Output the text lines of the entries below as a Markdown table with the columns "No." and "Line", numbering each row and leaving out blank lines. Begin at the first line of the entries and stop after the line containing "конкретных предложений по".

::: THE RECORDS

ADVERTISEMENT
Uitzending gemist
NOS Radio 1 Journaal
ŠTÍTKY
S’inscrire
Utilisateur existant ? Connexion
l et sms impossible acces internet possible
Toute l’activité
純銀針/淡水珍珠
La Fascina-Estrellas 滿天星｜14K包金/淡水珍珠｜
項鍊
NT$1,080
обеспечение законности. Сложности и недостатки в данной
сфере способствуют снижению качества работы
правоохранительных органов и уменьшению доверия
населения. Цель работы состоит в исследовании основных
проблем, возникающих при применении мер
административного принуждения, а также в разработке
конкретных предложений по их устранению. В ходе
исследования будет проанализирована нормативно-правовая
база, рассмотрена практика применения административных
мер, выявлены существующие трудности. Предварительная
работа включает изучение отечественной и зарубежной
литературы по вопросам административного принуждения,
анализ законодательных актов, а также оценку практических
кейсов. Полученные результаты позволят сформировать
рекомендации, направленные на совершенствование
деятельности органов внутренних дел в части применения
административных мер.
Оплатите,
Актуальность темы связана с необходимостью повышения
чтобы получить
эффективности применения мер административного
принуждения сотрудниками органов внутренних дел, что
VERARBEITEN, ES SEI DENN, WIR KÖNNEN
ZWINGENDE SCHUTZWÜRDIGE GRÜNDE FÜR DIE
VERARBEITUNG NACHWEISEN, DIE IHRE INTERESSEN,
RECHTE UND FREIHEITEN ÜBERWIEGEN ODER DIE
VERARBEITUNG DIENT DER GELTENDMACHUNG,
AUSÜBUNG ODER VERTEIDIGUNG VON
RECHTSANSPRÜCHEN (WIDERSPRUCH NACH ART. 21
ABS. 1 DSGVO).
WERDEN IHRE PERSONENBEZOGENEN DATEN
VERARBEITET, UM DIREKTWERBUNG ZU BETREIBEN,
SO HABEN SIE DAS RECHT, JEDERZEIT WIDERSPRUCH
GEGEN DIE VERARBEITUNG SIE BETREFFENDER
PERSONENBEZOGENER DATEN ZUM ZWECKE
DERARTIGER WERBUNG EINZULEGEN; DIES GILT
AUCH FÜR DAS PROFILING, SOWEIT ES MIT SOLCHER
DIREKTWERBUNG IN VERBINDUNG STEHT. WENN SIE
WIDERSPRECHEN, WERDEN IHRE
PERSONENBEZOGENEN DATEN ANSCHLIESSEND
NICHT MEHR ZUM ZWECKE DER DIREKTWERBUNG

::::::

SOLUTION FOR THIS PROBLEM ->
| No. | Line |
|---|---|
| 1 | ADVERTISEMENT |
| 2 | Uitzending gemist |
| 3 | NOS Radio 1 Journaal |
| 4 | ŠTÍTKY |
| 5 | S’inscrire |
| 6 | Utilisateur existant ? Connexion |
| 7 | l et sms impossible acces internet possible |
| 8 | Toute l’activité |
| 9 | 純銀針/淡水珍珠 |
| 10 | La Fascina-Estrellas 滿天星｜14K包金/淡水珍珠｜ |
| 11 | 項鍊 |
| 12 | NT$1,080 |
| 13 | обеспечение законности. Сложности и недостатки в данной |
| 14 | сфере способствуют снижению качества работы |
| 15 | правоохранительных органов и уменьшению доверия |
| 16 | населения. Цель работы состоит в исследовании основных |
| 17 | проблем, возникающих при применении мер |
| 18 | административного принуждения, а также в разработке |
| 19 | конкретных предложений по их устранению. В ходе |